C’est à ce stade que l’on peut comprendre la statistique fournie la semaine dernière par l’autorité médicale Infarmed que «l’origine de 81,4% des cas» n’a pas été établie. Il n’ya tout simplement pas d’infrastructure en place pour que le travail de détective soit effectué correctement.

Les propres souvenirs des gens constituent un autre obstacle majeur. Demander à quelqu'un d'essayer de se souvenir de ses mouvements au cours des 14 derniers jours n'est pas une mince affaire, explique le délégué à la santé Gustavo Coelho – responsable de l'arrondissement «à très haut risque» de Chaves – explique. Parfois, les gens ne se souviennent tout simplement pas, de sorte que les contacts qui pourraient être «à haut risque» peuvent glisser à travers le «filet».

Mais la raison la plus flagrante de l'absence de contacts à haut risque est ce que Gustavo Coelho appelle «les ordures» provenant du système Trace Covid. Il dit que ces «déchets» sont en grande partie des listes inutiles de «contacts à faible risque» fournies par LinhaSaude24.
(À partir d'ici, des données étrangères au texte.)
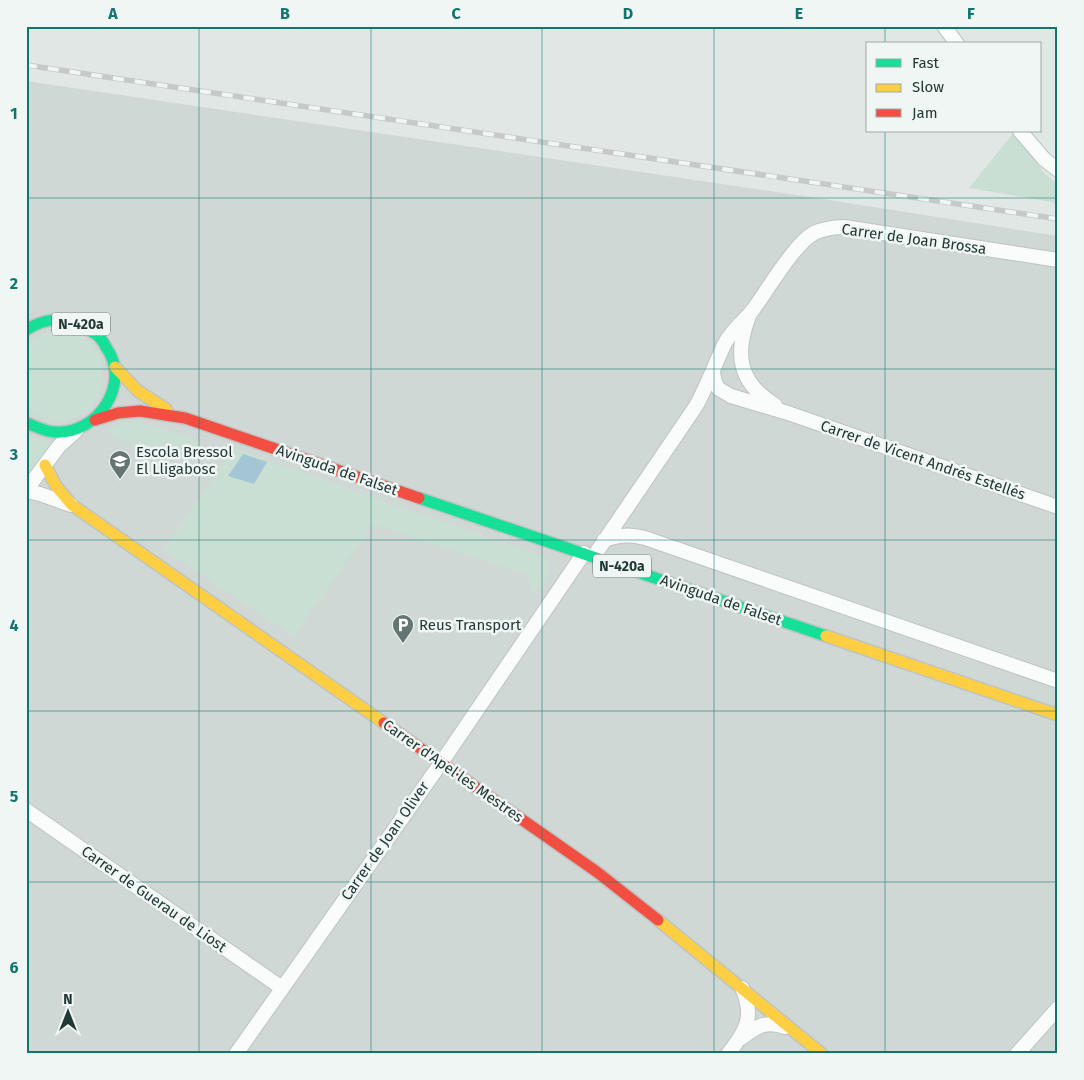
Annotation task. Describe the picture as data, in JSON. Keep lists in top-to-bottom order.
{
  "streets": {
    "main road": ["N-420a", "Avinguda de Falset", "Carrer d'Apel·les Mestres"],
    "street": [
      "Carrer de Joan Brossa",
      "Carrer de Vicent Andrés Estellés",
      "Carrer de Joan Oliver",
      "Carrer de Guerau de Liost"
    ]
  },
  "crossings": [
    ["Carrer de Joan Brossa", "Carrer de Joan Oliver"],
    ["N-420a", "Avinguda de Falset"],
    ["Carrer de Vicent Andrés Estellés", "Carrer de Joan Oliver"],
    ["Avinguda de Falset", "Carrer de Joan Oliver"],
    ["Carrer d'Apel·les Mestres", "Carrer de Joan Oliver"],
    ["Carrer de Joan Oliver", "Carrer de Guerau de Liost"]
  ],
  "places": {
    "school or university": ["Escola Bressol El Lligabosc"],
    "parking": ["Reus Transport"]
  },
  "legend": ["Fast", "Slow", "Jam"],
  "north": "top",
  "grid": {
    "columns": [
      "A",
      "B",
      "C",
      "D",
      "E",
      "F"
    ],
    "rows": [
      "1",
      "2",
      "3",
      "4",
      "5",
      "6"
    ]
  }
}
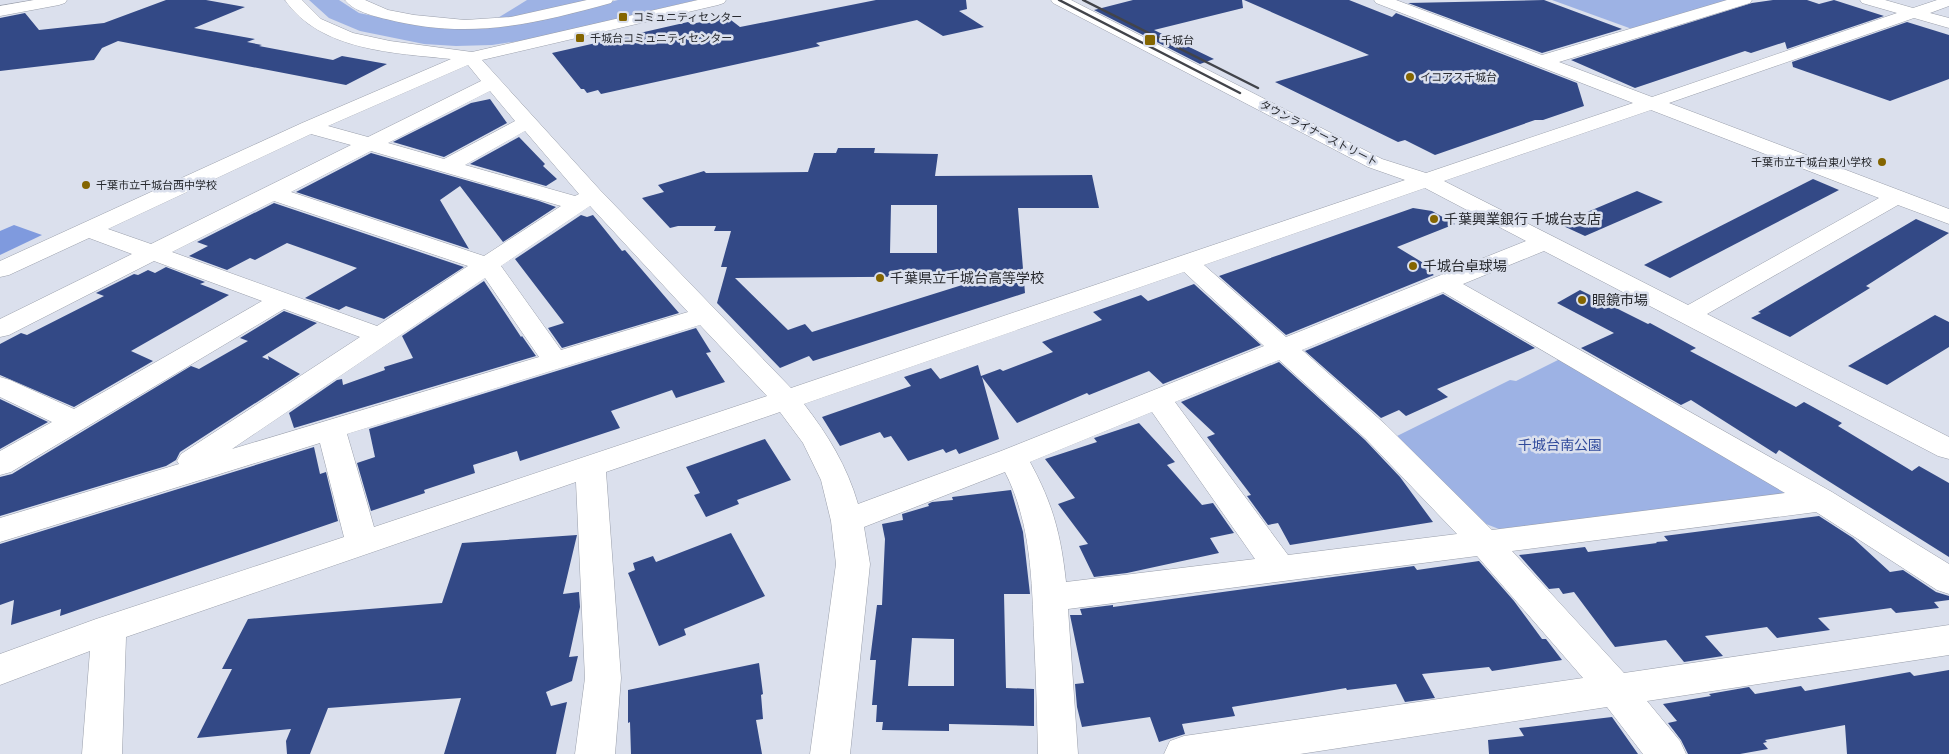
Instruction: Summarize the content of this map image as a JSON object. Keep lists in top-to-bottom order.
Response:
{
  "streets": {
    "street": ["タウンライナーストリート"]
  },
  "parks": ["千城台南公園"],
  "places": {
    "transit": ["コミュニティセンター", "千城台コミュニティセンター", "千城台"],
    "other": [
      "イコアス千城台",
      "千葉市立千城台東小学校",
      "千葉市立千城台西中学校",
      "千葉興業銀行 千城台支店",
      "千城台卓球場",
      "千葉県立千城台高等学校",
      "眼鏡市場"
    ]
  }
}
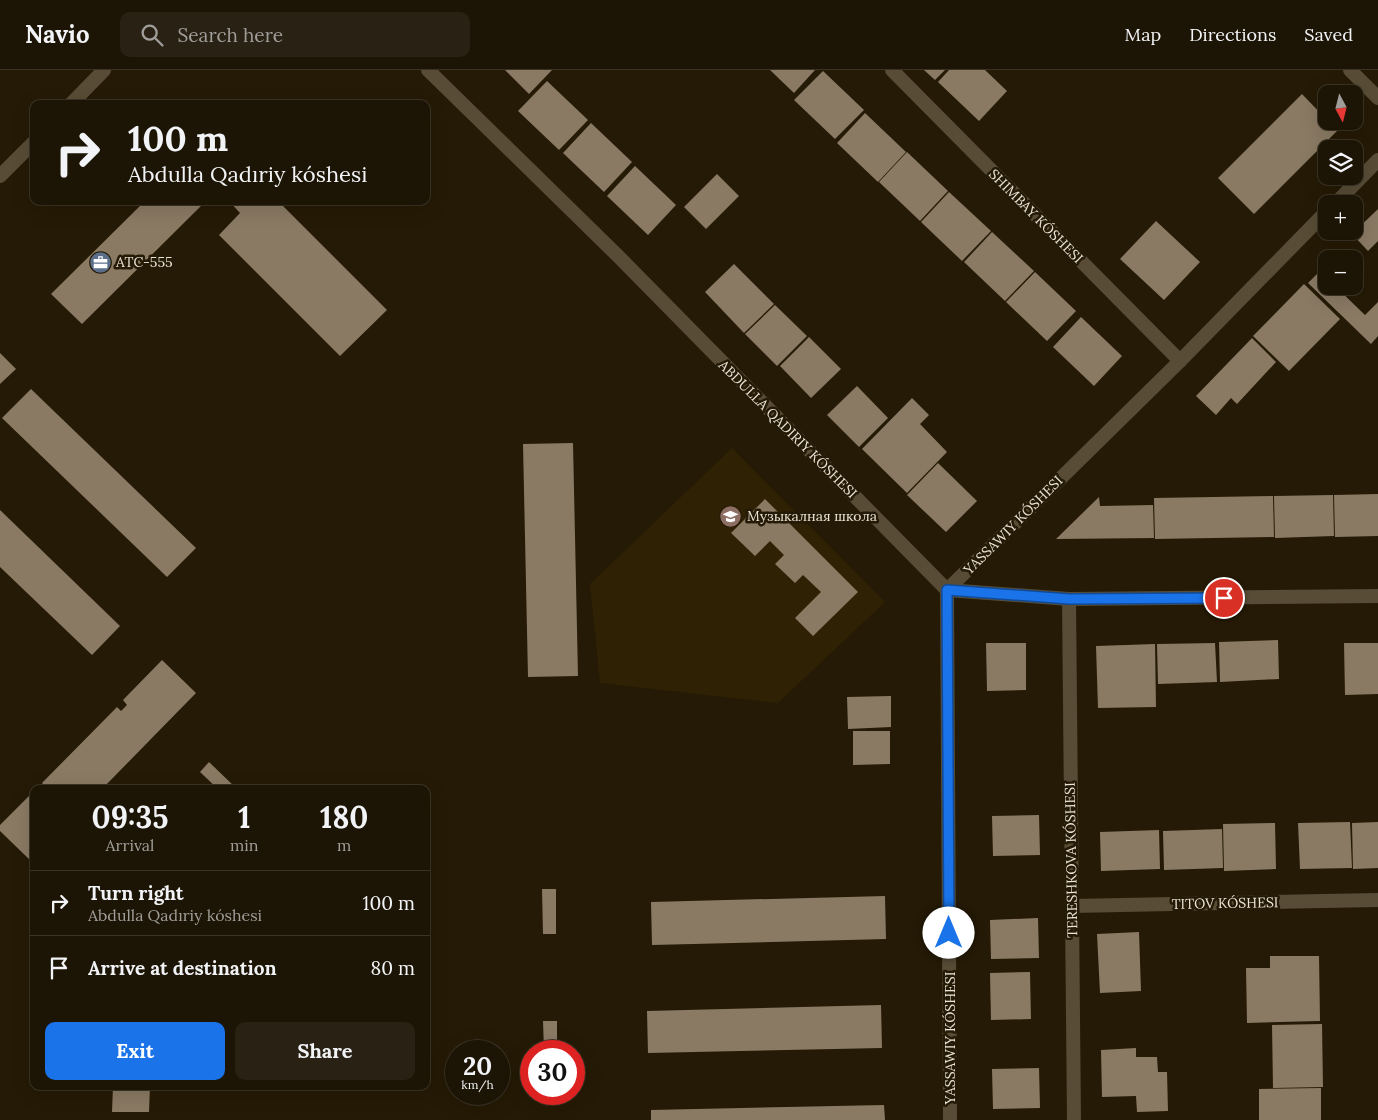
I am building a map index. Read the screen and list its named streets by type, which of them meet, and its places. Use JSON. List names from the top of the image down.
{
  "streets": {
    "street": [
      "SHIMBAY KÓSHESI",
      "YASSAWIY KÓSHESI",
      "TERESHKOVA KÓSHESI",
      "TITOV KÓSHESI"
    ]
  },
  "crossings": [
    ["SHIMBAY KÓSHESI", "YASSAWIY KÓSHESI"],
    ["TERESHKOVA KÓSHESI", "TITOV KÓSHESI"]
  ],
  "places": {
    "office": ["АТС-555"],
    "school or university": ["Музыкалная школа"]
  },
  "north": "bottom",
  "page": {
    "header": "Navio",
    "search": "Search here",
    "nav": ["Map", "Directions", "Saved"],
    "map_buttons": ["+", "−"],
    "turn": ["100 m", "Abdulla Qadıriy kóshesi"],
    "eta": [
      "09:35",
      "Arrival",
      "1",
      "min",
      "180",
      "m"
    ],
    "list": [
      {
        "name": "Turn right",
        "note": "Abdulla Qadıriy kóshesi",
        "value": "100 m"
      },
      {
        "name": "Arrive at destination",
        "value": "80 m"
      }
    ],
    "buttons": ["Exit", "Share"],
    "speed": "20 km/h",
    "limit": "30"
  }
}
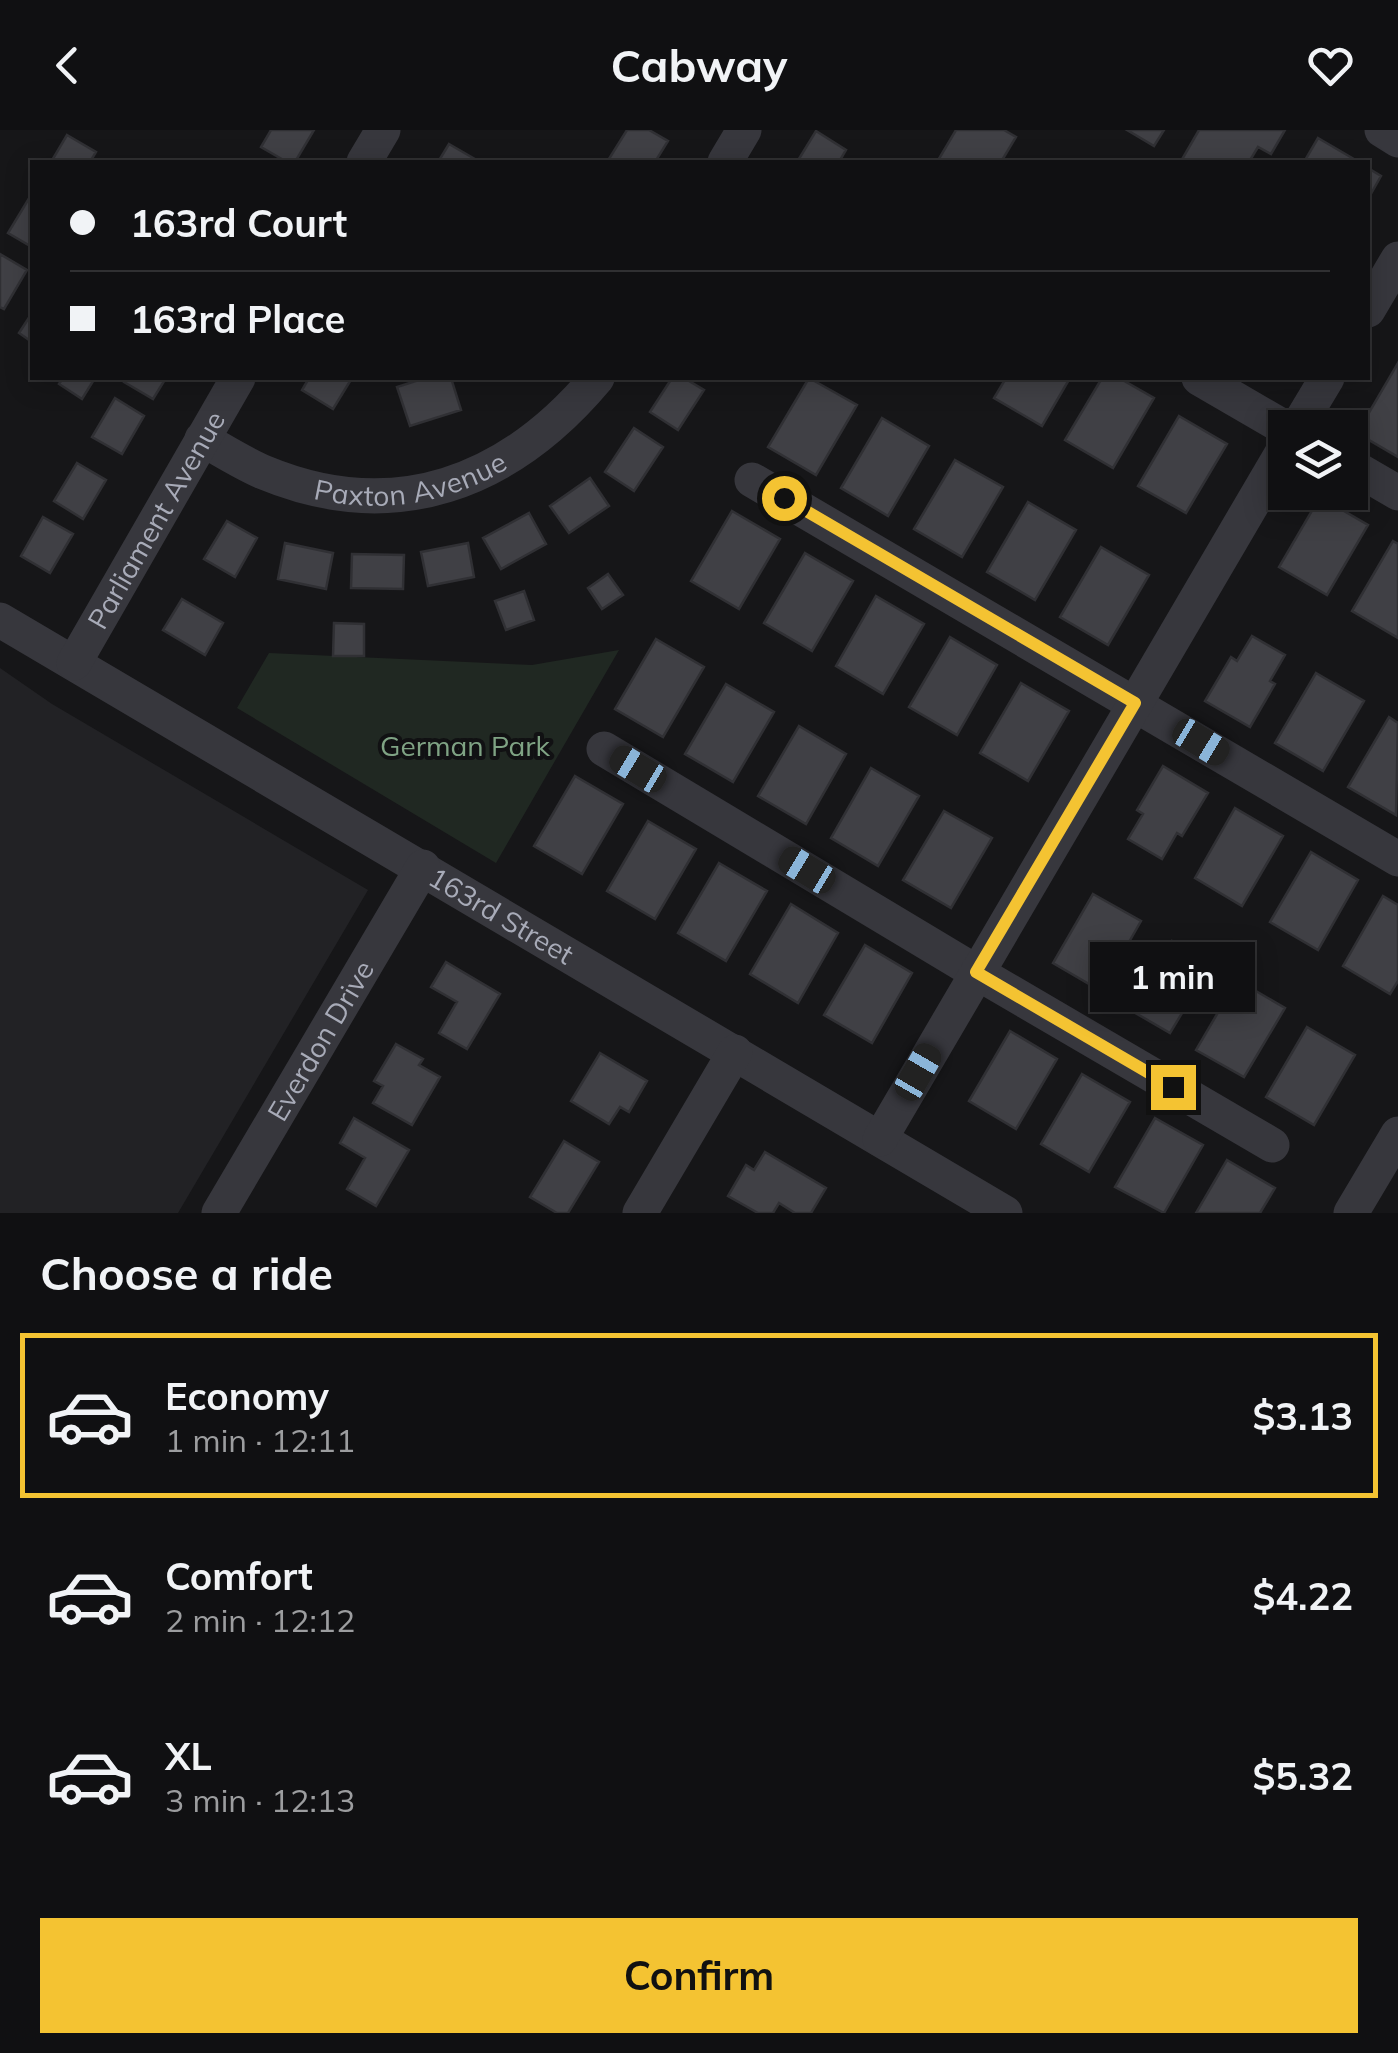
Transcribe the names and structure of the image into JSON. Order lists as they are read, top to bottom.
{
  "streets": {
    "street": [
      "Paxton Avenue",
      "Parliament Avenue",
      "163rd Street",
      "Everdon Drive"
    ]
  },
  "crossings": [
    ["Paxton Avenue", "Parliament Avenue"],
    ["Parliament Avenue", "163rd Street"],
    ["163rd Street", "Everdon Drive"]
  ],
  "parks": ["German Park"],
  "page": {
    "header": "Cabway",
    "banner": ["163rd Court", "163rd Place"],
    "bubble": "1 min",
    "heading": "Choose a ride",
    "list": [
      {
        "name": "Economy",
        "note": "1 min · 12:11",
        "value": "$3.13"
      },
      {
        "name": "Comfort",
        "note": "2 min · 12:12",
        "value": "$4.22"
      },
      {
        "name": "XL",
        "note": "3 min · 12:13",
        "value": "$5.32"
      }
    ],
    "buttons": "Confirm"
  }
}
«J'ai des situations où des gens ont été mis en isolement par SNS LinhaSaude pour avoir été en contact avec une personne qui a été testée positive un mois plus tard» (c'est-à-dire un mois après que les gens ont eu leur «contact»).

«Nous sommes ici maintenant dans cette pièce», a-t-il déclaré à l’intervieweur de SIC. «Aucun de nous ne tousse. Si, dans un mois, j’ai Covid, vous n’auriez pas à vous isoler – ni à appeler la ligne d’assistance pour me dire que vous aviez été en contact avec moi un mois auparavant. Mais si, Dieu nous en préserve, vous le faisiez (appelez le service d'assistance), on vous dirait inutilement de vous isoler … et cela n'a aucun sens. "

Plus «absurde» est le fait qu’en isolement, les contacts à faible risque attendent souvent l’appel d’un délégué à la santé qui, a souligné M. Coelho, pourrait ne jamais passer (car il n’y aurait aucune raison…)

C’est juste une autre indication de la «désorientation en jeu» qui n’aide pas le pays à remporter ce «marathon».

D'autres extraits sonores du week-end ont décrit «des milliers de personnes âgées et de personnes atteintes de maladies chroniques» qui trouvent toujours impossible de se faire vacciner contre la grippe cette année – même si un «programme de vaccination précoce» est apparemment en cours.

Il suggère que les déclarations de la ministre de la Santé Marta Temido selon lesquelles le Portugal sera prêt à déployer le vaccin Covid en janvier (indépendamment des énormes problèmes logistiques que cela pose, notamment en termes de réfrigération) peuvent être un peu optimistes.

Pendant ce temps, les délégués à la santé continuent leur travail ardu de suivi des contacts des personnes qui ont été testées positives, en disant au SIC qu’ils se sentent «oubliés» et sous-estimés.